The California Supreme Court issued its long-awaited decision in Spielbauer v. County of Santa Clara. The first major interpretation of the rule on Garrity v. New Jersey by the California Supreme Court in many years, Spielbauer reverses a lower court decision that had held that a formal grant of immunity is necessary before a public employee may be compelled to give a statement about job-related conduct that has criminal implications.
Thomas Spielbauer was a deputy public defender for the Santa Clara County public defender’s office, a County agency. The local district attorney began to investigate whether Spielbauer had made a serious misrepresentation to a judge about whether he was aware of the location of a criminal defendant. When the public defender’s office got wind of the district attorney’s investigation, it started its own investigation.
When Spielbauer was interviewed by his employer, he was told that he had “the right to remain silent and not to incriminate himself. Your silence, however, may be deemed insubordination, leading to administrative discipline up to and including termination. Any statement made during this interview cannot, and I emphasize cannot, be used against you in any subsequent criminal proceeding.”
Spielbauer nonetheless refused to answer the questions asked him, contending that the County was required to obtain a formal grant of immunity before he could be obligated to answer the questions. Spielbauer was eventually fired not only for representations he made to the Court, but also for insubordination stemming from his refusal to answer the investigator’s questions.
The California Court of Appeals reversed Spielbauer’s termination. The Court agreed with Spielbauer that a public employee must receive a formal grant of criminal use immunity before being required, on pain of discipline, to answer potentially incriminating official questions about his or her job performance. Because of the huge public policy implications of requiring public employers to obtain immunity grants as a routine part of internal investigations, the California Supreme Court accepted the case for review.
The Court conducted an extensive analysis of the rule in Garrity v. New Jersey, 385 U.S. 493 (1967), and its analogue under California law, Lybarger v. City of Los Angeles, 221 Cal.Rptr. 529 (1985). The Court made two essential findings. First, the Court observed that “many lower federal court cases have held since Garrity that the Fifth Amendment does not require a formal, affirmative grant of immunity before a public employee may be dismissed for his or her blanket refusal to answer official questions about performance of the employee’s public duties, so long as the employee is not required to surrender the constitutional privilege against the direct or derivative use of his or her statements in a subsequent criminal prosecution.”
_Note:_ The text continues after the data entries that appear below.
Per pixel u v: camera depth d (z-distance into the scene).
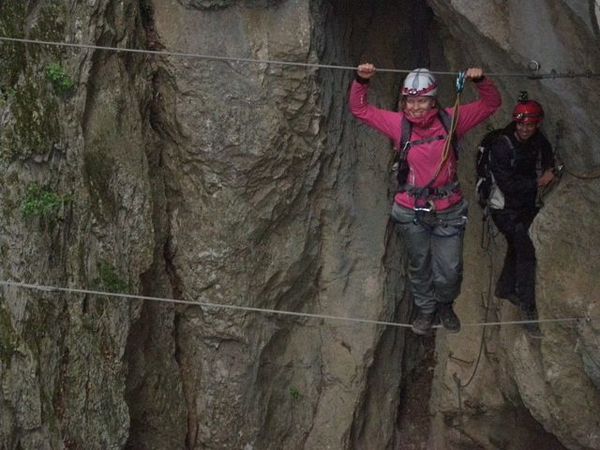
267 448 10.55
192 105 9.58
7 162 8.09
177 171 9.86
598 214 8.22
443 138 6.77
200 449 10.40
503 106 9.11
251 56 9.51
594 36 7.12
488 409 10.54
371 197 10.68
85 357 8.49
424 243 7.09
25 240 8.09
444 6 8.42
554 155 8.27
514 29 7.68
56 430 8.17
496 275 10.18
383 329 10.76
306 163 10.04
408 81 6.65
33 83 8.34
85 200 8.59
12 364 7.91
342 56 10.24
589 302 8.23
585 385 8.64
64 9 8.62
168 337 9.91
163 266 9.80
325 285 10.70
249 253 9.98
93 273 8.66
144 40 9.46
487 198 8.41
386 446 11.16
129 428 9.35
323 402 10.77
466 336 10.66
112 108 8.98
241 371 10.20
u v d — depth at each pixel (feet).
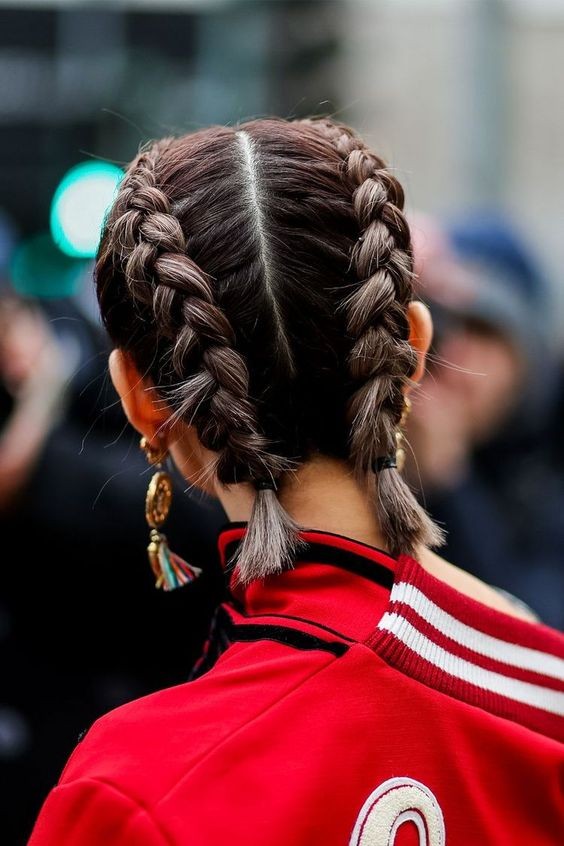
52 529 8.52
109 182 16.26
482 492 9.63
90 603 8.64
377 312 3.91
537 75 23.31
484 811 3.87
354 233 3.99
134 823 3.47
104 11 19.51
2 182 19.49
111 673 8.82
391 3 20.39
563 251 23.59
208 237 3.92
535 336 10.50
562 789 4.09
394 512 4.02
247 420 3.85
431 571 4.56
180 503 8.25
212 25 19.43
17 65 19.43
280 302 3.88
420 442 8.71
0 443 8.71
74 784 3.59
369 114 20.27
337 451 4.06
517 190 23.66
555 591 9.71
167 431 4.33
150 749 3.63
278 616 3.95
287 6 19.07
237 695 3.75
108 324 4.28
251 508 4.13
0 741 8.71
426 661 3.91
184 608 8.55
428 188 21.09
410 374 4.21
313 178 3.99
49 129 19.43
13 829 8.71
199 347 3.88
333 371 3.94
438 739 3.82
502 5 19.12
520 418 10.35
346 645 3.80
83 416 8.60
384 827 3.64
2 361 9.29
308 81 19.24
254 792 3.54
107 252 4.20
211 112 19.02
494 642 4.21
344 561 3.98
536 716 4.16
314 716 3.69
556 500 10.16
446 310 9.50
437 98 20.89
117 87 19.19
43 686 8.77
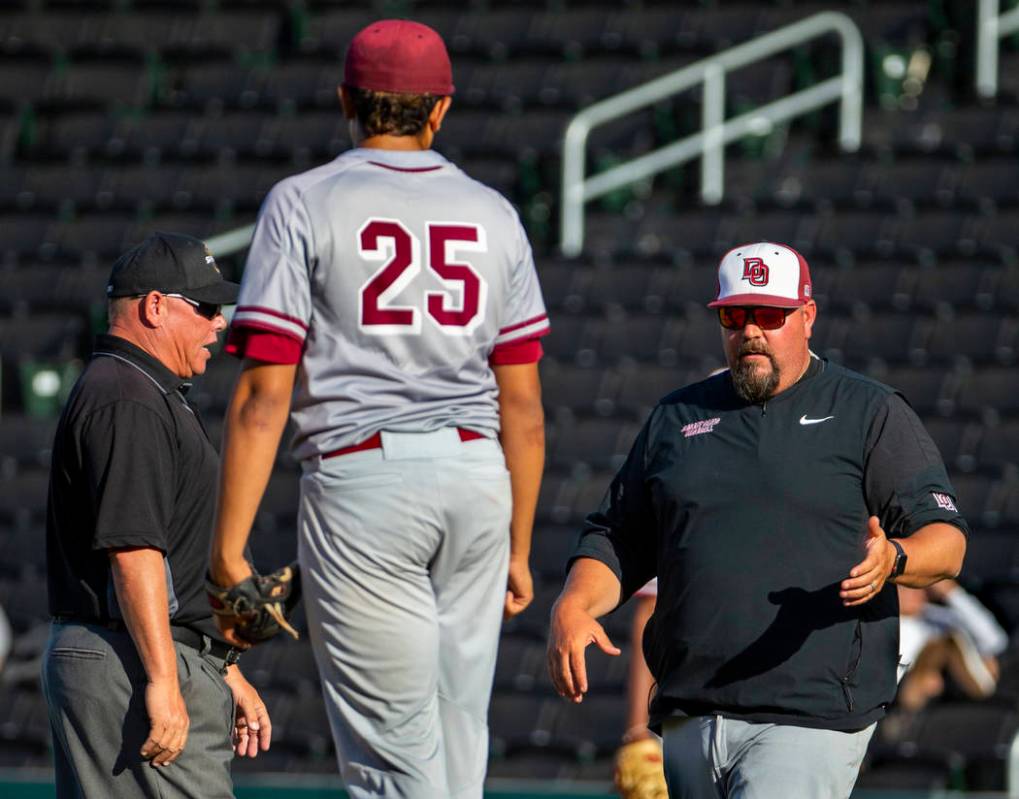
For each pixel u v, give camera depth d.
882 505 14.19
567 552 32.34
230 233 40.62
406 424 12.41
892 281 38.88
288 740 28.84
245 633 12.99
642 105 43.22
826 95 43.00
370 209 12.45
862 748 14.12
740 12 48.38
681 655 14.32
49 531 14.95
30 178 45.81
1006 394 35.53
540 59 48.03
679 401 15.17
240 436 12.31
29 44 50.53
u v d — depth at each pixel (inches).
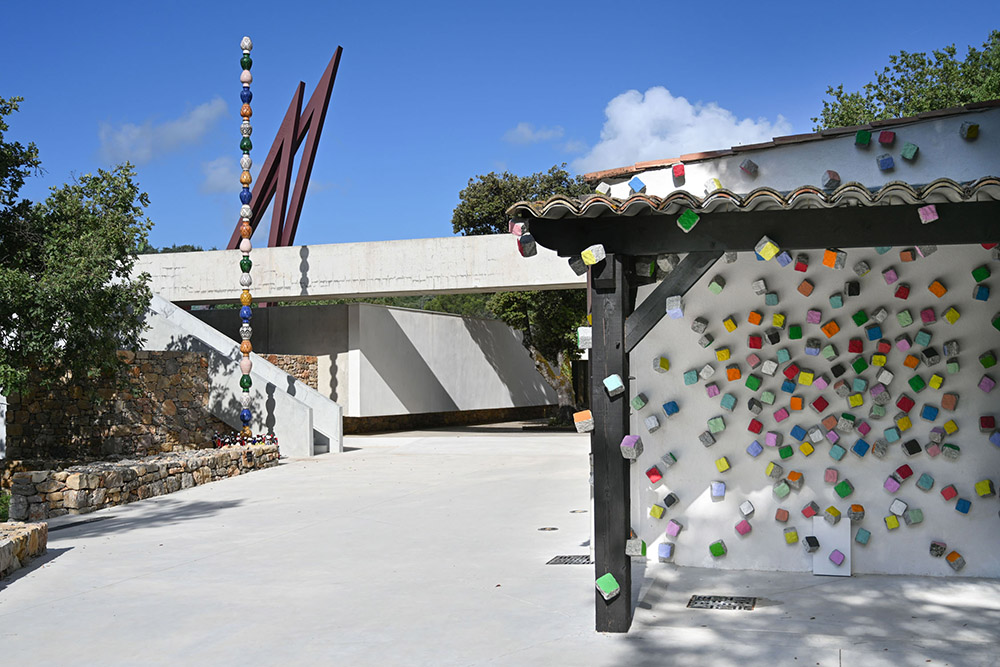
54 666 199.3
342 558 317.1
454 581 275.4
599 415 215.3
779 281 276.4
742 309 280.4
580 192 1323.8
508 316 1111.0
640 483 290.4
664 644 204.5
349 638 216.1
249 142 798.5
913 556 263.3
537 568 292.2
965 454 260.5
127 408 674.2
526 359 1462.8
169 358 721.6
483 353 1322.6
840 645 199.8
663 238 210.5
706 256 210.8
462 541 345.7
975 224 193.5
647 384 289.7
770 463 273.7
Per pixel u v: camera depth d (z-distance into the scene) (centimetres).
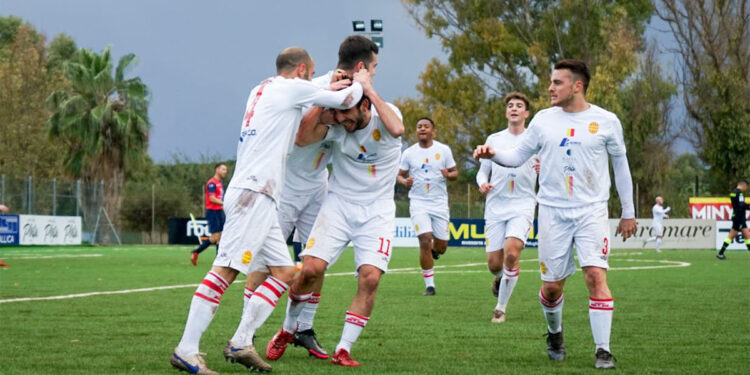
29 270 2291
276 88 752
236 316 1160
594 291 782
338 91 762
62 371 719
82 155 5794
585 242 793
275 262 761
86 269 2353
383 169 812
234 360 727
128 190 6769
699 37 5844
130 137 5738
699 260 3044
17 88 6481
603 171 809
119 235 5797
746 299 1452
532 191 1295
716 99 5747
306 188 890
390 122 777
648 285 1786
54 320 1102
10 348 853
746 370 747
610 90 5547
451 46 6550
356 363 774
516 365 777
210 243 2633
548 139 815
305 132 802
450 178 1608
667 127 5856
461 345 909
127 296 1464
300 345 834
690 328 1053
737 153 5694
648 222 4453
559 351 816
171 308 1261
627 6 6269
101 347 863
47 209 4931
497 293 1363
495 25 6256
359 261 801
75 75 5662
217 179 2630
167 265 2602
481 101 6488
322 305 1324
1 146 6316
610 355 765
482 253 3719
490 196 1315
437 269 2450
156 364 759
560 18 6238
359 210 805
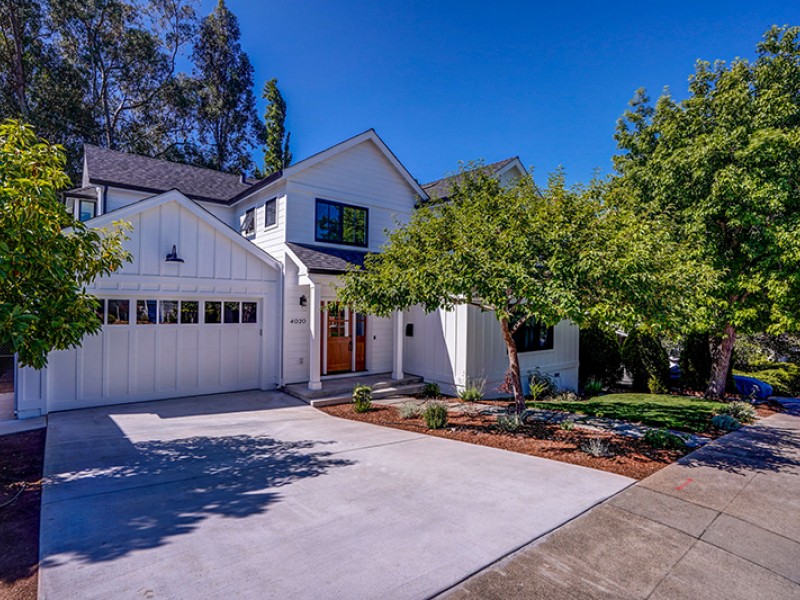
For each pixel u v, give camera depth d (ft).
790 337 54.90
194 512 13.35
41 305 15.40
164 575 9.87
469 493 15.03
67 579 9.64
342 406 31.68
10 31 80.18
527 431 24.14
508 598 9.29
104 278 29.22
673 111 36.01
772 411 32.89
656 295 19.01
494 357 38.81
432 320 39.29
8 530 12.19
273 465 18.10
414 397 36.01
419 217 26.86
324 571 10.14
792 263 28.99
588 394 42.29
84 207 47.60
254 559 10.61
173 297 32.40
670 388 44.01
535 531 12.26
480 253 20.04
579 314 18.53
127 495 14.70
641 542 11.80
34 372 26.73
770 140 28.04
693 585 9.87
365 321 41.52
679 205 33.83
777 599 9.43
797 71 31.65
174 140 107.04
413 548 11.25
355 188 41.75
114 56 92.94
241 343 35.78
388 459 18.98
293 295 36.58
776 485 16.29
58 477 16.46
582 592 9.53
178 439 22.22
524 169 48.29
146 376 31.45
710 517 13.44
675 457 19.63
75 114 86.02
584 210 20.40
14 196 13.82
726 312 33.01
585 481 16.33
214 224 33.55
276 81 111.24
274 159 111.24
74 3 84.07
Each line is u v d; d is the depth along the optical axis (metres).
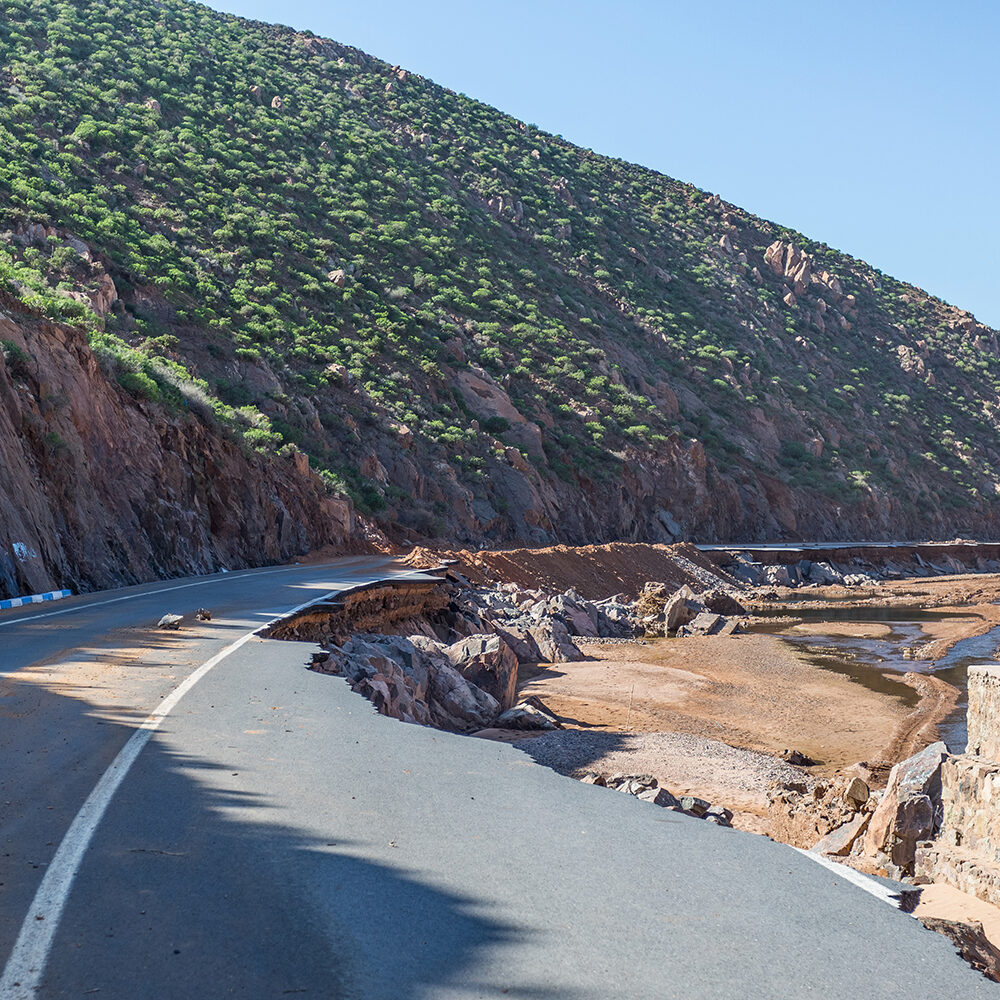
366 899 4.61
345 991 3.65
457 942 4.16
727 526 93.69
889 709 25.64
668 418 100.81
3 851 5.09
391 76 178.25
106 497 27.58
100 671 11.19
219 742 7.91
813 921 4.62
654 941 4.27
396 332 79.38
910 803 9.79
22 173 67.00
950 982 3.99
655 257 154.88
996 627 48.72
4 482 21.52
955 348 187.50
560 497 76.31
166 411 34.88
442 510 62.50
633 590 57.28
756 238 191.25
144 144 87.19
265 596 22.02
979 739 9.38
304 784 6.73
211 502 35.66
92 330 38.91
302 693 10.38
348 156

Second, the Court found that the immunity that flows from the Garrity rule is self-executing. In other words, whenever a public employee is compelled upon pain of potential job loss to answer questions, the employee’s answers and the fruits of the answers are immediately immunized from use in a subsequent criminal prosecution of the employee.
The Court also made clear that “the employer may discipline, or even dismiss, a public employee for refusing, on grounds of the constitutional privilege, to answer the employer’s job-related questions, so long as the employee is not required, as a condition of remaining in the job, to surrender his or her right against criminal use of the statements thus obtained – at least where, as here, the employee is specifically advised that he or she retains that right.”
Spielbauer v. County of Santa Clara, 2009 WL 291191 (Cal. 2009).
NOTE: Though the California Supreme Court did not specifically address the issue, the clear implication of its opinion is that a public employer must warn employees that a refusal to answer questions will subject them to disciplinary action up to and including termination, and must advise the employees that their statements and the fruits of their statements will not be used against them in a subsequent criminal proceeding.